--- Materials provided ---

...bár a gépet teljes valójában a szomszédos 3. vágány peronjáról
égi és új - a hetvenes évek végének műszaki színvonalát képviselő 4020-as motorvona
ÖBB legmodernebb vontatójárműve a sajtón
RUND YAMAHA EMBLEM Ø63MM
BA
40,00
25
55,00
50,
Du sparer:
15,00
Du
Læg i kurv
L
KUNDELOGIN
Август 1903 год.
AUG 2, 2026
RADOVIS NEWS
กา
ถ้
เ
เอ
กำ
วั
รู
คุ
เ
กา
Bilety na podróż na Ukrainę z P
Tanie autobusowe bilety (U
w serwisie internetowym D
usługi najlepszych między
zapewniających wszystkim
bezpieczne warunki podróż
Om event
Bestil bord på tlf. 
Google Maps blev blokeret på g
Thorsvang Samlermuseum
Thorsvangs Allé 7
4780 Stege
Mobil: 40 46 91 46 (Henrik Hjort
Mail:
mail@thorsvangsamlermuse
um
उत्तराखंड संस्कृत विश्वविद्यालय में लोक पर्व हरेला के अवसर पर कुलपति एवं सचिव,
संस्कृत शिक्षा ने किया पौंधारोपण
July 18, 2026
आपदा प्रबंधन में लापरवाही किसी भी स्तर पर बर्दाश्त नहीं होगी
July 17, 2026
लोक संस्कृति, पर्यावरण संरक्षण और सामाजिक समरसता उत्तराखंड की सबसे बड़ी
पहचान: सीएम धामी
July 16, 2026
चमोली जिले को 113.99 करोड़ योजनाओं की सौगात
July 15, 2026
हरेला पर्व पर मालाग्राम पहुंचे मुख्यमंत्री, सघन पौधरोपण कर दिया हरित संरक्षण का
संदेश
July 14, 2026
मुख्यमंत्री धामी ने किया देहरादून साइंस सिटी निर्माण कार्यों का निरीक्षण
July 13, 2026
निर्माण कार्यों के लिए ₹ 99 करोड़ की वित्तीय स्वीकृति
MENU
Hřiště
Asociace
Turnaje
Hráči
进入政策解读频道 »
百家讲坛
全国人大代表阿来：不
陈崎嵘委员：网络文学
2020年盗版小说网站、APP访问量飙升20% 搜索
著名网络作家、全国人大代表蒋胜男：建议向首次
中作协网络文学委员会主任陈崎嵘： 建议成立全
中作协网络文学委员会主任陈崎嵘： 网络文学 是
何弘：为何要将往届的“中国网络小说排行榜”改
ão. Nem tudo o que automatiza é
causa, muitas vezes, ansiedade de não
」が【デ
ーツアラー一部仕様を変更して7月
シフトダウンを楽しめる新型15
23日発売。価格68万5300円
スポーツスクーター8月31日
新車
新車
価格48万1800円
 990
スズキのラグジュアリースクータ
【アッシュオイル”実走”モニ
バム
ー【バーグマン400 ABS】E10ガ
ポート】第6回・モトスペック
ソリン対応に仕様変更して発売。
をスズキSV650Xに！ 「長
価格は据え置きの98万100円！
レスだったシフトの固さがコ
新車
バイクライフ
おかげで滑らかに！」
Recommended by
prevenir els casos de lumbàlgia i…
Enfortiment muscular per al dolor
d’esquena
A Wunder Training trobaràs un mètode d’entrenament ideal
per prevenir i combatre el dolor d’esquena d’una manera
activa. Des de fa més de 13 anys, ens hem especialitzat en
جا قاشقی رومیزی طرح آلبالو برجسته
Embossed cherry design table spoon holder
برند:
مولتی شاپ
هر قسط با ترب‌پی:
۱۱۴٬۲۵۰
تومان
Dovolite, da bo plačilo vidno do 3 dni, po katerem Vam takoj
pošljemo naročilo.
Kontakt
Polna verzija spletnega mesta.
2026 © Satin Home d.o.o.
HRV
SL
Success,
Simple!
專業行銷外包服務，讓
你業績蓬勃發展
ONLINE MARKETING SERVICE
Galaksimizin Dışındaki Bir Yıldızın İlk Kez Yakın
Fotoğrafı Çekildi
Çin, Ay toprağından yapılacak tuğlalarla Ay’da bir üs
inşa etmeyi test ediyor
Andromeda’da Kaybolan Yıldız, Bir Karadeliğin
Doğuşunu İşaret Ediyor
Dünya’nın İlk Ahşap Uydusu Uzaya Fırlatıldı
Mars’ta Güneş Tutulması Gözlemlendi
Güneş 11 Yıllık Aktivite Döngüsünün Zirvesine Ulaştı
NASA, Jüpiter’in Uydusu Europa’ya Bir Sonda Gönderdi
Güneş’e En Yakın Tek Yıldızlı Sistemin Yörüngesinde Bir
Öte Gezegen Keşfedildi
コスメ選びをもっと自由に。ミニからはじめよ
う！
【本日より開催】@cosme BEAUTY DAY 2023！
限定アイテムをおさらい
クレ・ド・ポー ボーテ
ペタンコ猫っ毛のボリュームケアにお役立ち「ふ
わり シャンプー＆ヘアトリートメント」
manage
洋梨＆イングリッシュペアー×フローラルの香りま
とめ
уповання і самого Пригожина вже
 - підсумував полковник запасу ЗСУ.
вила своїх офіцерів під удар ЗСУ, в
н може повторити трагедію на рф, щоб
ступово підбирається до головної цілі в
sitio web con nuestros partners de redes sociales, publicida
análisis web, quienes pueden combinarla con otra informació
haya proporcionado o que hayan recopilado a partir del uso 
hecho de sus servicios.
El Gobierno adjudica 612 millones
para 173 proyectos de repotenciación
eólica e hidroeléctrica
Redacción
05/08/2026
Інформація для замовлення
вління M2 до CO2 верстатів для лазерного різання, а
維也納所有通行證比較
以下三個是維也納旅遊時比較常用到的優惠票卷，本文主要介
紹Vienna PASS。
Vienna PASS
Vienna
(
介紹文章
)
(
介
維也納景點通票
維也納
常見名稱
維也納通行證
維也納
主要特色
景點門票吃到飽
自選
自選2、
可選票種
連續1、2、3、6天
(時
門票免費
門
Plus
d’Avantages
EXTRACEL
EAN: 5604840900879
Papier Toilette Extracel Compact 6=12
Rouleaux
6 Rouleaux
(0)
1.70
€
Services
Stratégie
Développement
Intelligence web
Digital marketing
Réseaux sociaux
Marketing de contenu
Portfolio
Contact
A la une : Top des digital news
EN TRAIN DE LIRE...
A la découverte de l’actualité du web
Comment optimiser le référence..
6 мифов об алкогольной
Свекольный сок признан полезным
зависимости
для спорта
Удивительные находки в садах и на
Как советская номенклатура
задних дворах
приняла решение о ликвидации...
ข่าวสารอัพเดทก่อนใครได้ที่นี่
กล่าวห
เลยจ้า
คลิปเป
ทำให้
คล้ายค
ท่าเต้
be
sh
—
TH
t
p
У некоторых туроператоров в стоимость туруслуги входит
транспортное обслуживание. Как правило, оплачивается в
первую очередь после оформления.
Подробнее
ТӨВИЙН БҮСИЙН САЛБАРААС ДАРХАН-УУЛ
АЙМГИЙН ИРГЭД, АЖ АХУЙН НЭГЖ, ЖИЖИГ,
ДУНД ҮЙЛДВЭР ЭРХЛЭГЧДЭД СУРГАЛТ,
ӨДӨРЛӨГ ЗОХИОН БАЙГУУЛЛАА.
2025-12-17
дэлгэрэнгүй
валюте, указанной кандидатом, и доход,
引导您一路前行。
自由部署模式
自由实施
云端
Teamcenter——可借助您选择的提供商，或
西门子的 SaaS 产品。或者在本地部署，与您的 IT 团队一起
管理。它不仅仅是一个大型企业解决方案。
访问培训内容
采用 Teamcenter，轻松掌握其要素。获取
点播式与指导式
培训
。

---

### Assignment
Where a line of the data contains "中作协网络文学委员会主任陈崎嵘", copy that line.

### Response area
中作协网络文学委员会主任陈崎嵘： 建议成立全
中作协网络文学委员会主任陈崎嵘： 网络文学 是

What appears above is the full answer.